Keep only the lines of the data below that contain "natOrder", and copy them.

Segment Start: EXTRACTED DATA

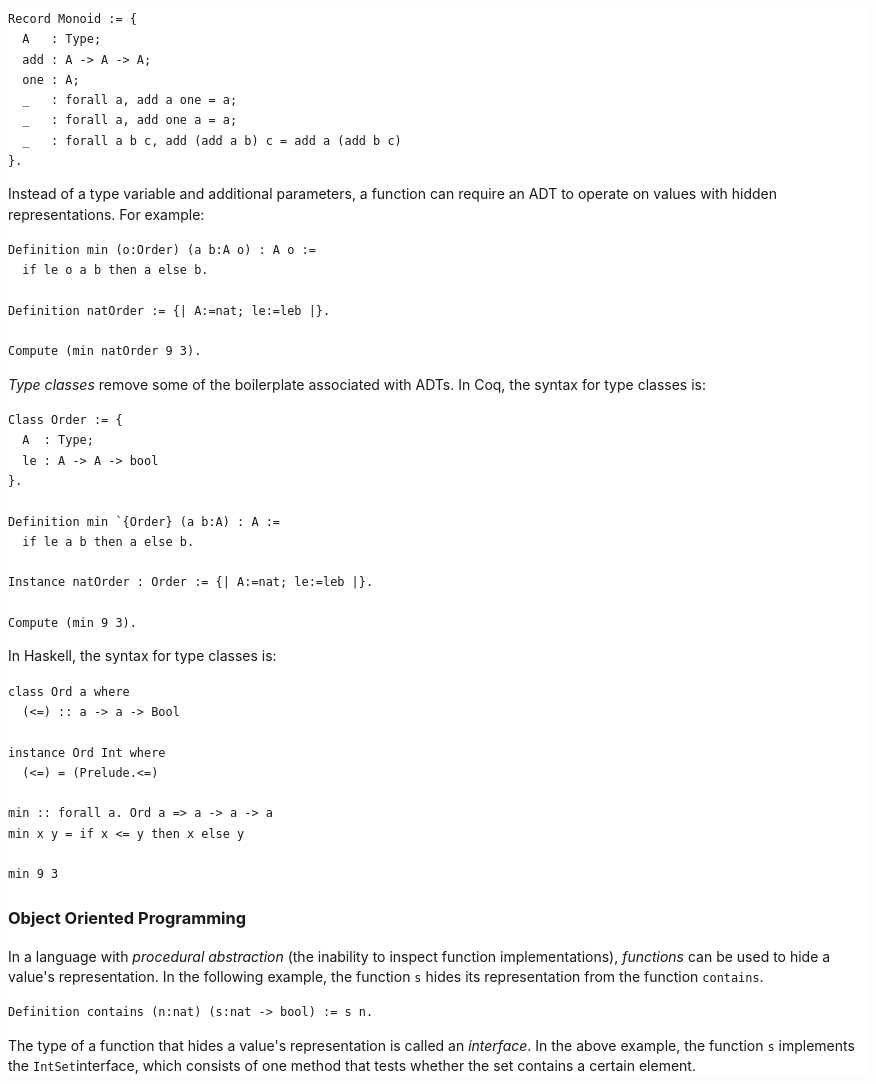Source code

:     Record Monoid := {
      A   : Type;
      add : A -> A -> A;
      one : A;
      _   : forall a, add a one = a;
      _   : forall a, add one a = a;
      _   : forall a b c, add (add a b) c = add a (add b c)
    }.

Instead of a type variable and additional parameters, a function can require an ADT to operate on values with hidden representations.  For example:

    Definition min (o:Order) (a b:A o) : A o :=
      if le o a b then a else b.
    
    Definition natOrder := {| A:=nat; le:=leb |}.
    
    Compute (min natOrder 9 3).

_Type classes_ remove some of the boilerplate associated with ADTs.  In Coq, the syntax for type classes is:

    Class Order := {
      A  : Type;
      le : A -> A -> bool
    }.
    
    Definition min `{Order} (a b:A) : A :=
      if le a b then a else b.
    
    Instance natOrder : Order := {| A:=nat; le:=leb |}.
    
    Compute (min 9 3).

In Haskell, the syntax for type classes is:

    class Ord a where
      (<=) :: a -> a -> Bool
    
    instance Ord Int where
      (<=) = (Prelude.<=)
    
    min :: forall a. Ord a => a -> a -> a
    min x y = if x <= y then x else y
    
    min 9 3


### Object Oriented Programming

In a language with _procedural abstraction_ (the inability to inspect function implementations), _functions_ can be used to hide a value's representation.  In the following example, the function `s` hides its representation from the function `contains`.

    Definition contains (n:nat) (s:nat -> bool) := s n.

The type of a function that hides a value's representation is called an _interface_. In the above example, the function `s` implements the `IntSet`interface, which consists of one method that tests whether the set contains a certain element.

Segment End: EXTRACTED DATA
Segment Start: EXTRACTED DATA

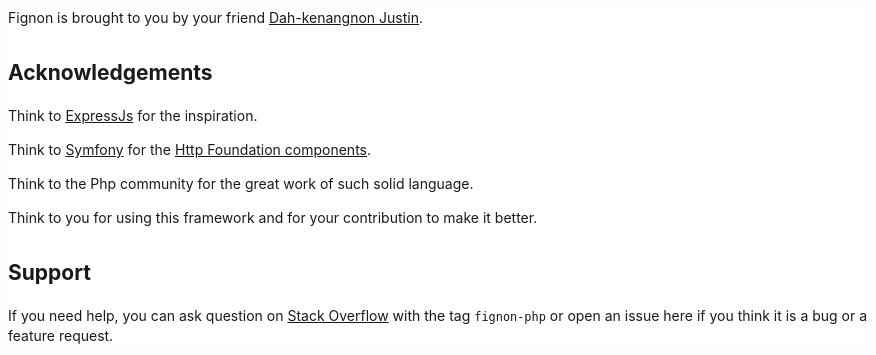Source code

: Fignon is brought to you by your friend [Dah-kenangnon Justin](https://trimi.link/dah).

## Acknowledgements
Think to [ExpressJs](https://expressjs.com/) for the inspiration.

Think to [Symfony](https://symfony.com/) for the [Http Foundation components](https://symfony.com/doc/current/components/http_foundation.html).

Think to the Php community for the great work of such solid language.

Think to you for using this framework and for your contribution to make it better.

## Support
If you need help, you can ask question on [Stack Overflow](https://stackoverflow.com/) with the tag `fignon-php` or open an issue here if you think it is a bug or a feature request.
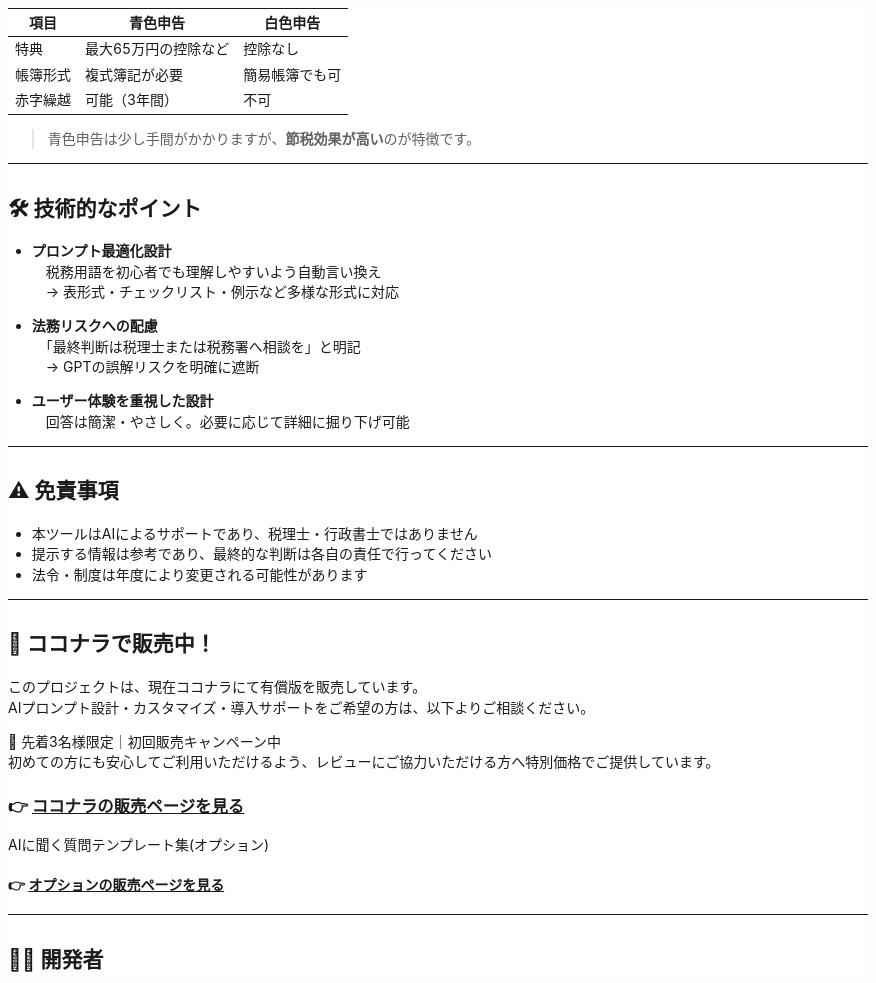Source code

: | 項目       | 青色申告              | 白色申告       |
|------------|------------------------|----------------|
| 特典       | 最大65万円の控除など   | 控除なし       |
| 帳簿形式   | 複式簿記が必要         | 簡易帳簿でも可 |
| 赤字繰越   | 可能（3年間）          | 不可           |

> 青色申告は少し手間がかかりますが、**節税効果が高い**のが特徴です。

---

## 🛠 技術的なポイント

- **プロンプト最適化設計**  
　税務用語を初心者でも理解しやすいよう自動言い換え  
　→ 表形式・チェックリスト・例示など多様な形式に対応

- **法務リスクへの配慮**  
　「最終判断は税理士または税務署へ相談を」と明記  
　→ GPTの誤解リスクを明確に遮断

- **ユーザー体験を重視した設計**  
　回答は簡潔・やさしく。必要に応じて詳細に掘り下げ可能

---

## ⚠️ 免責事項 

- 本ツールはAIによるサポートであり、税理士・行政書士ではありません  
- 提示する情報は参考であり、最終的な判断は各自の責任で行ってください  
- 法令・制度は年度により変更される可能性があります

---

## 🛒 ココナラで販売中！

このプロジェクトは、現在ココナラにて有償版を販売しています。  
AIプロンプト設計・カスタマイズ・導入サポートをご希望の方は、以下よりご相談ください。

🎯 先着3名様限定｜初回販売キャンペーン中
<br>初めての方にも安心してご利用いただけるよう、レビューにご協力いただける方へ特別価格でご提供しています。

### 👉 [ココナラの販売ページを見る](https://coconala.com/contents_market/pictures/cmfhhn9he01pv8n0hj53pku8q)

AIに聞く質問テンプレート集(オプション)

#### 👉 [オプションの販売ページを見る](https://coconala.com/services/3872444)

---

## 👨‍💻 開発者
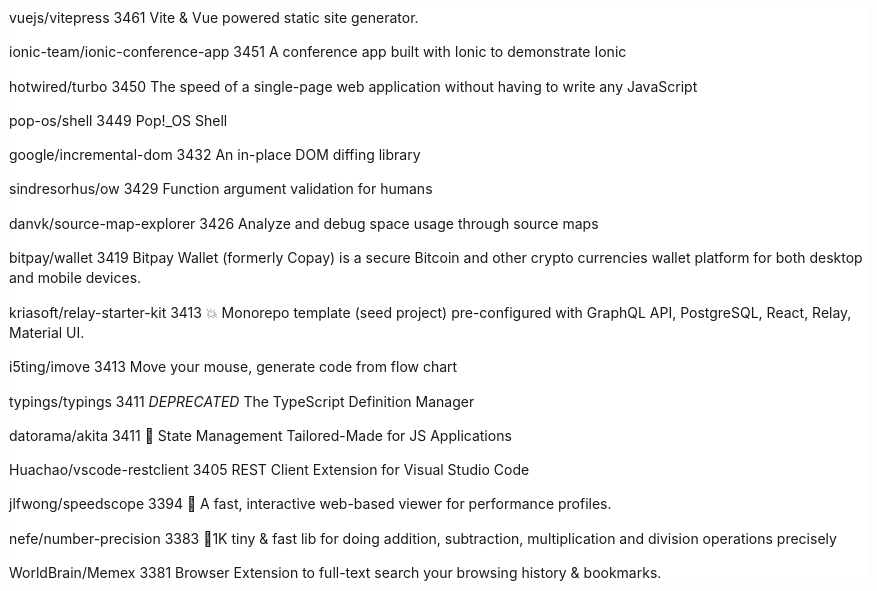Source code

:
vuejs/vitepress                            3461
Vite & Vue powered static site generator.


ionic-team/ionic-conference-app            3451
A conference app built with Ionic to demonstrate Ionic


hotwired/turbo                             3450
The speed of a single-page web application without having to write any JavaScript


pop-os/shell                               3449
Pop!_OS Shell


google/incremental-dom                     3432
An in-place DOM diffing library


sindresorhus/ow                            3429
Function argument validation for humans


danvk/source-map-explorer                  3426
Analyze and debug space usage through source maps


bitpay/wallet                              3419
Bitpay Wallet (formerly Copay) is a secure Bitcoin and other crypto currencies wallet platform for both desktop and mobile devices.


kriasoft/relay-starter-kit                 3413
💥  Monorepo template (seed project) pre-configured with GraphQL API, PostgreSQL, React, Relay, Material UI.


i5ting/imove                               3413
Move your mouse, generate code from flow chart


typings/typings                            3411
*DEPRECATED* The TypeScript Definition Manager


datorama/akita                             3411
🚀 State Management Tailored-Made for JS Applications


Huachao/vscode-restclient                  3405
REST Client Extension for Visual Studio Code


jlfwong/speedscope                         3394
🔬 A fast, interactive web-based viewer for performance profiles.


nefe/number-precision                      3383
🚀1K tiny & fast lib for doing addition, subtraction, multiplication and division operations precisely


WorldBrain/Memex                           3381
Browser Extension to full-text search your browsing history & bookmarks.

Segment End: EXTRACTED DATA
Segment Start: EXTRACTED DATA

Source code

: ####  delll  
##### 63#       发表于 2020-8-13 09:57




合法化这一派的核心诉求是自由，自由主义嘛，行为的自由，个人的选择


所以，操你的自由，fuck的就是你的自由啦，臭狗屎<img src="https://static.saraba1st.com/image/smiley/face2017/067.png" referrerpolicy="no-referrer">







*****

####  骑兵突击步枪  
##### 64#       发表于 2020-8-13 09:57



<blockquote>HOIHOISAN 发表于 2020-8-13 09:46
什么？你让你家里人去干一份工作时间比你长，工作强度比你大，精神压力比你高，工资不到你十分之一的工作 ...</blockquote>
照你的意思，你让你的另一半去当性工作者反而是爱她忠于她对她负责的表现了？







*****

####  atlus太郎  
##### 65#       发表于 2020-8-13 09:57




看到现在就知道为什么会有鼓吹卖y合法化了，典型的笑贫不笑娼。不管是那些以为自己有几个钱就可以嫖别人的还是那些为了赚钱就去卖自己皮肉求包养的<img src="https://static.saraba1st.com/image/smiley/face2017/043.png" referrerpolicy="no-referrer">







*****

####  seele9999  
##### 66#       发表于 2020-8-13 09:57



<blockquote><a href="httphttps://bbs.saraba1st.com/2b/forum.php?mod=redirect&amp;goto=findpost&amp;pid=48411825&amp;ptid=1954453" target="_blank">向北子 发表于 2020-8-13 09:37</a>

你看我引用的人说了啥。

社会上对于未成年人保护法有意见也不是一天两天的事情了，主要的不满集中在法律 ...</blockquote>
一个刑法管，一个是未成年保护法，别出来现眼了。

Segment End: EXTRACTED DATA

* TASK ANSWER *
    Definition natOrder := {| A:=nat; le:=leb |}.
    Compute (min natOrder 9 3).
    Instance natOrder : Order := {| A:=nat; le:=leb |}.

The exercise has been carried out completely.